The relationship between prehypertension and cardiovascular disease has been studied more than the association of prehypertension and diabetes, but the results are mixed. Two studies have found a relationship with prehypertension (120–139/80–89 mmHg), three studies found an association with blood a pressure of 130–139/85–89 mmHg but not a blood pressure of 120–129/80–84 mmHg, and one study found no relationship. Analyzing the Framingham Heart Study, Qureshi et al. found prehypertension related to myocardial infarction and coronary artery disease, but not stroke Citation[9]. Hsia et al. found prehypertension to be associated with cardiovascular disease mortality, and cardiovascular disease events in the Women’s Health Initiative Citation[10]. Vasan et al. found a blood pressure of 130–139/85–89 mmHg related to cardiovascular disease events in the Framingham Heart Study Citation[11]. Working with the National Health and Nutrition Examination Survey (NHANES) I and Follow-up, Liszka et al. found a blood pressure of 130–139/85–89 mmHg associated with cardiovascular disease events Citation[12]. More recently, Lorenzo et al. found a blood pressure of 30–139/85–89 mmHg related to all-cause mortality and cardiovascular disease mortality in the San Antonio Heart Study, the same study that is the subject of this article Citation[13]. Finally, Mainous et al. found no relationship between prehypertension and cardiovascular disease mortality in the NHANES II mortality follow-up Citation[14]. The results of these studies suggest that the prehypertension category should divided as it was in JNC 6 with a blood pressure of 130–139/85–89 mmHg as a separate category from a blood pressure of 120–129/80–84 mmHg for the determination of diabetes risk.
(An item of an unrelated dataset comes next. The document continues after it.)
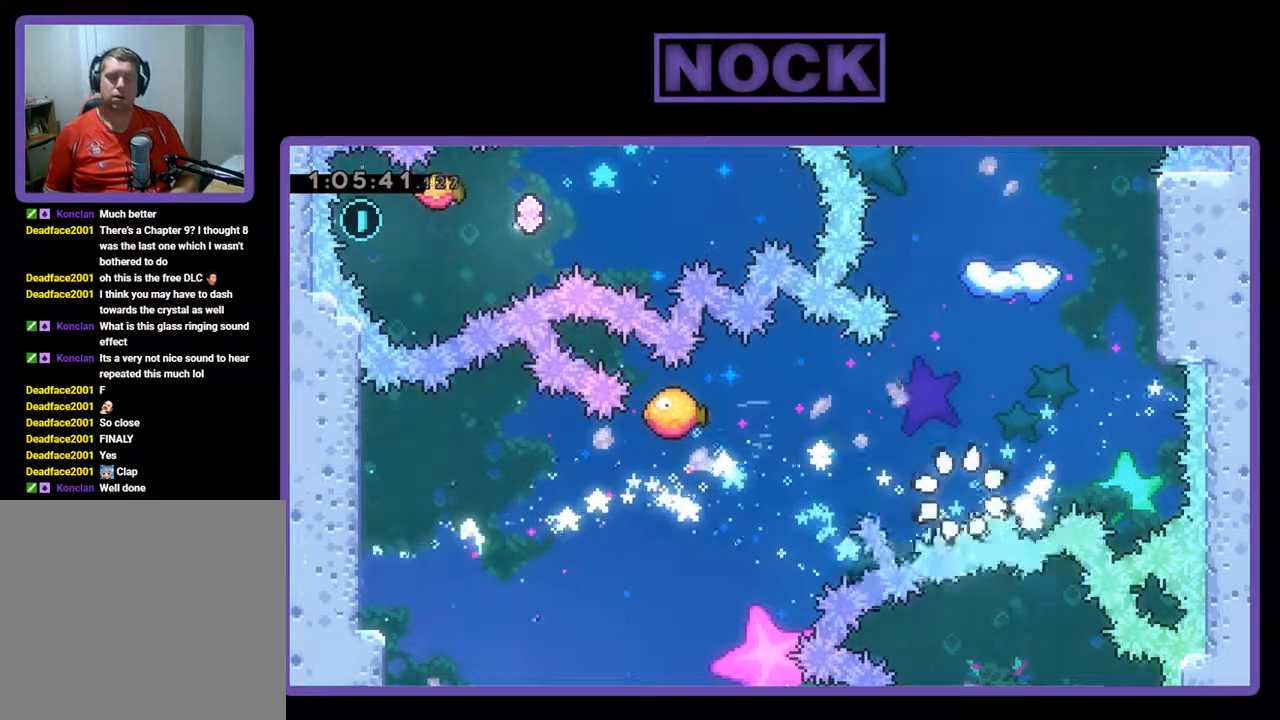
{"buttons": ["R2"], "left_stick": "center", "events": [[500, "R2", "down"]]}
Expert commentary & conclusion

Mullican et al. showed that a blood pressure of 130–139/85–89 mmHg was associated with incident diabetes in the San Antonio Heart Study Citation[1]. Along with three out of six studies of cardiovascular disease, this study points to the difficulty of using the prehypertension category as defined in the JNC 7 in determining diabetes risk, and suggests the JNC 6 categories illuminate important differences in patient populations. This recommendation also needs to be viewed from the stand point of the treatment of individuals having diabetes and prehypertension Citation[15,16]. Should these individuals be treated as though they have hypertension even if their blood pressure is 120/80 mmHg? Would the JNC 6 categories be more useful? The evidence appears to be firmly mixed with respect to incident diabetes and cardiovascular disease events.

Five-year view

At present, the successor to JNC 7 is being crafted and it is important that interested parties publish their views. Additional studies are needed to clarify the logic behind blood pressure categories. The fundamental problem is that blood pressure is a continuous measure, whereas guidelines require categories. Epidemiology of large cohorts will advance knowledge and provide illumination on the question of how to delineate blood pressure categories in the prehypertension range.

Key issues

  • • Prehypertension is presently recognized as a risk factor for cardiovascular disease.

  • • Prehypertension was not found to be related to incident Type 2 diabetes in fully adjusted analyses of the San Antonio Heart study.

  • • A blood pressure of 130–139/85–89 mmHg was found to be associated with incident diabetes, and may be a more meaningful category for diabetes risk assessment.

Financial & competing interests disclosure

The authors have no relevant affiliations or financial involvement with any organization or entity with a financial interest in or financial conflict with the subject matter or materials discussed in the manuscript. This includes employment, consultancies, honoraria, stock ownership or options, expert testimony, grants or patents received or pending, or royalties.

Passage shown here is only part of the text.